EC2 CPU saturation 100%

We have a three node replicaset (1 master, 2 secondary) installed on a set of AWS EC2 instances (m5.xlarge).

Storage:

  • /
    • 8gb (gb2, 100 iops) Encrypted 1.5 gb available
  • /data
    • 200gb (gb2, 600 iops) Encrypted 106 gb available
  • /journal
    • 25gb (io1, 200 iops) Encrypted 24 gb available
  • /log
    • 25 (io1, 250 iops) Encrypted 24 gb available

Last week we started getting alerts from our monitoring system. In further investigating the issue we are seeing that the EC2’s are hitting 100% CPU Saturation.

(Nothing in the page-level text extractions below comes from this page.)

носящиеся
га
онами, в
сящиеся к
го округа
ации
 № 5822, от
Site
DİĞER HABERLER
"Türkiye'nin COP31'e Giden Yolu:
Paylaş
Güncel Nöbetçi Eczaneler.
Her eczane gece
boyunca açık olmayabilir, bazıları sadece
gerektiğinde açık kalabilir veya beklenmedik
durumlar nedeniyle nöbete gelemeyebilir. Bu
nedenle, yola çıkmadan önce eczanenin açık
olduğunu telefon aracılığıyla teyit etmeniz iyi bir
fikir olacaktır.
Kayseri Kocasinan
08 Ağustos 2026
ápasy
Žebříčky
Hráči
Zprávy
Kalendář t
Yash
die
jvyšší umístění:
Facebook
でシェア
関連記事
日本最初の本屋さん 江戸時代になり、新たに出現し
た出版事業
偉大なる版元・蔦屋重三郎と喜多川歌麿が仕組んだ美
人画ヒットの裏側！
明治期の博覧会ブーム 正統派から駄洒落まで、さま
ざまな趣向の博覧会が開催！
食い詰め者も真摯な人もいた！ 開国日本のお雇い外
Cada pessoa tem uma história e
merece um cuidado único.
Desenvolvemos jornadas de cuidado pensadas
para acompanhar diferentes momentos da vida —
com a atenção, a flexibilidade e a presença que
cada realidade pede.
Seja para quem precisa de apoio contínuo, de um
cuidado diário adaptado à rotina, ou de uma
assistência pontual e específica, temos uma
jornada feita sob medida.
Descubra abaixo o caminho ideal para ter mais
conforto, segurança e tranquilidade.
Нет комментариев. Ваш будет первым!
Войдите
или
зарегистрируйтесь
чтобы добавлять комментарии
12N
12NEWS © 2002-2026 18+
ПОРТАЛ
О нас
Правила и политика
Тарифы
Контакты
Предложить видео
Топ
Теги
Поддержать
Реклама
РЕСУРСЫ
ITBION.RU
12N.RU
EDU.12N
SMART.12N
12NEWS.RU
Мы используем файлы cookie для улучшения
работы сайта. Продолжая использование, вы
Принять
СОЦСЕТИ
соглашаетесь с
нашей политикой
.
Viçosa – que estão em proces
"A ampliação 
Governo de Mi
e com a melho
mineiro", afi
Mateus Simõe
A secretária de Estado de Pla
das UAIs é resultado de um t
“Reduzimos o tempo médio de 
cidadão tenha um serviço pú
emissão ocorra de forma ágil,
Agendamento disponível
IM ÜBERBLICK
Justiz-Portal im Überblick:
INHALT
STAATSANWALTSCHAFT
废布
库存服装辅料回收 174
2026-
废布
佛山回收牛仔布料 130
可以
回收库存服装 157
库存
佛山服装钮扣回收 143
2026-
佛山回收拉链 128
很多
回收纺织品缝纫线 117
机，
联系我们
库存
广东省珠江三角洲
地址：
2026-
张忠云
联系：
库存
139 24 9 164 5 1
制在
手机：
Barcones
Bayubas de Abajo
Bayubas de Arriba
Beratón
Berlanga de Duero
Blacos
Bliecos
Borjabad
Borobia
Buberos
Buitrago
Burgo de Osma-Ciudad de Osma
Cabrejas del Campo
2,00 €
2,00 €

Most of the spike is CPU I/O wait. When this happens we start getting 504’s from our application as Mongo is the main db that holds the data.

We are not seeing any mongo errors in the logs leading up to this issue and it is very sporadic. It has happened on all three of our nodes.

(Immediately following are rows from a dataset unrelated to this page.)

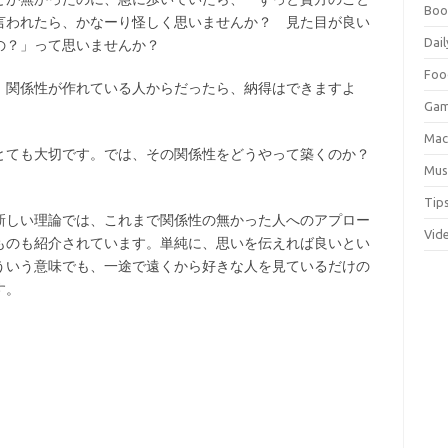
Boo
言われたら、かなーり怪しく思いませんか？ 見た目が良い
Dail
の？」って思いませんか？
Foo
、関係性が作れている人からだったら、納得はできますよ
Ga
Ma
とても大切です。では、その関係性をどうやって築くのか？
Mus
Tip
新しい理論では、これまで関係性の無かった人へのアプロー
Vid
ものも紹介されています。単純に、思いを伝えれば良いとい
ういう意味でも、一途で遠くから好きな人を見ているだけの
す。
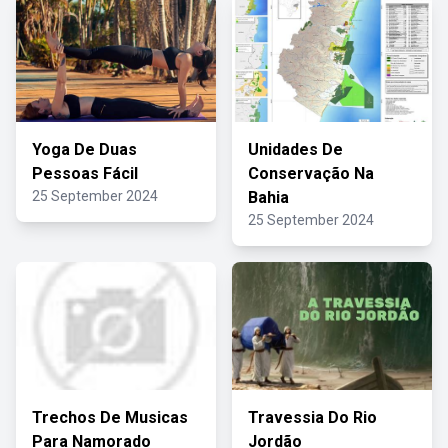
Yoga De Duas
Unidades De
Pessoas Fácil
Conservação Na
25 September 2024
Bahia
25 September 2024
Trechos De Musicas
Travessia Do Rio
Para Namorado
Jordão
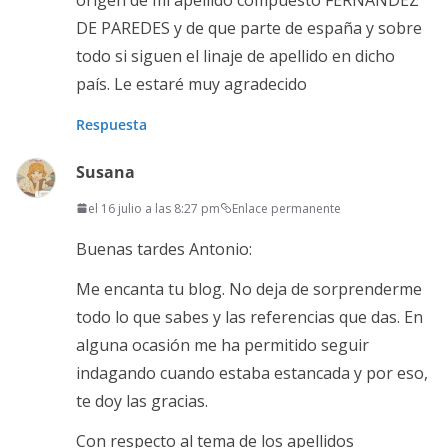
DE PAREDES y de que parte de españa y sobre
todo si siguen el linaje de apellido en dicho
país. Le estaré muy agradecido
Respuesta
Susana
el 16 julio a las 8:27 pm
Enlace permanente
Buenas tardes Antonio:
Me encanta tu blog. No deja de sorprenderme
todo lo que sabes y las referencias que das. En
alguna ocasión me ha permitido seguir
indagando cuando estaba estancada y por eso,
te doy las gracias.
Con respecto al tema de los apellidos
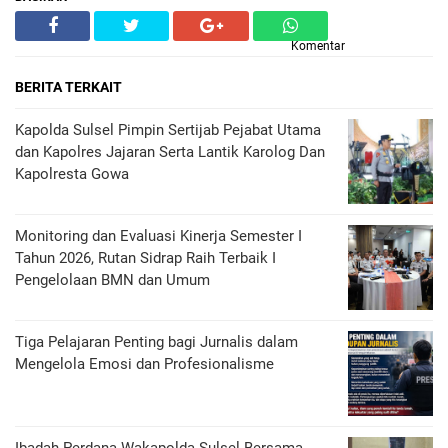
Komentar
BERITA TERKAIT
Kapolda Sulsel Pimpin Sertijab Pejabat Utama
dan Kapolres Jajaran Serta Lantik Karolog Dan
Kapolresta Gowa
Monitoring dan Evaluasi Kinerja Semester I
Tahun 2026, Rutan Sidrap Raih Terbaik I
Pengelolaan BMN dan Umum
Tiga Pelajaran Penting bagi Jurnalis dalam
Mengelola Emosi dan Profesionalisme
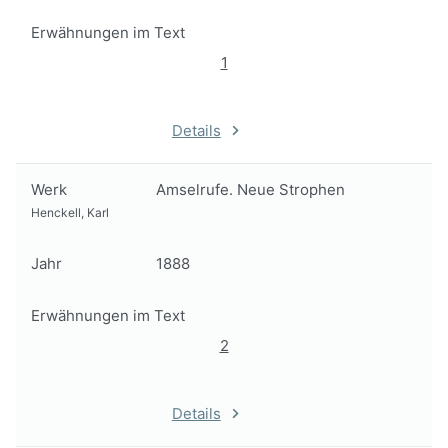
Erwähnungen im Text
1
Details
Werk
Amselrufe. Neue Strophen
Henckell, Karl
Jahr
1888
Erwähnungen im Text
2
Details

During the issue we see heartbeat errors:

Error in heartbeat to XXX:27017, response status: NetworkInterfaceExceededTimeLimit: Remote command timed out while waiting to get a connection from the pool, took 12481ms, timeout was set to 10000ms

We have had our networking team on and they are not seeing any issues with the network dropping any packets or the replica’s having issues connecting to each other

We have a script that is watching the process and restarts it if the process is not running and added a new condition to restart the process if the CPU is spiking to 100%.

Has anyone else experienced this issue? Is there some troubleshooting steps that we can do to determine ways to fix this issue?

Are the Storage classes/sizes above appropriate for Mongodb?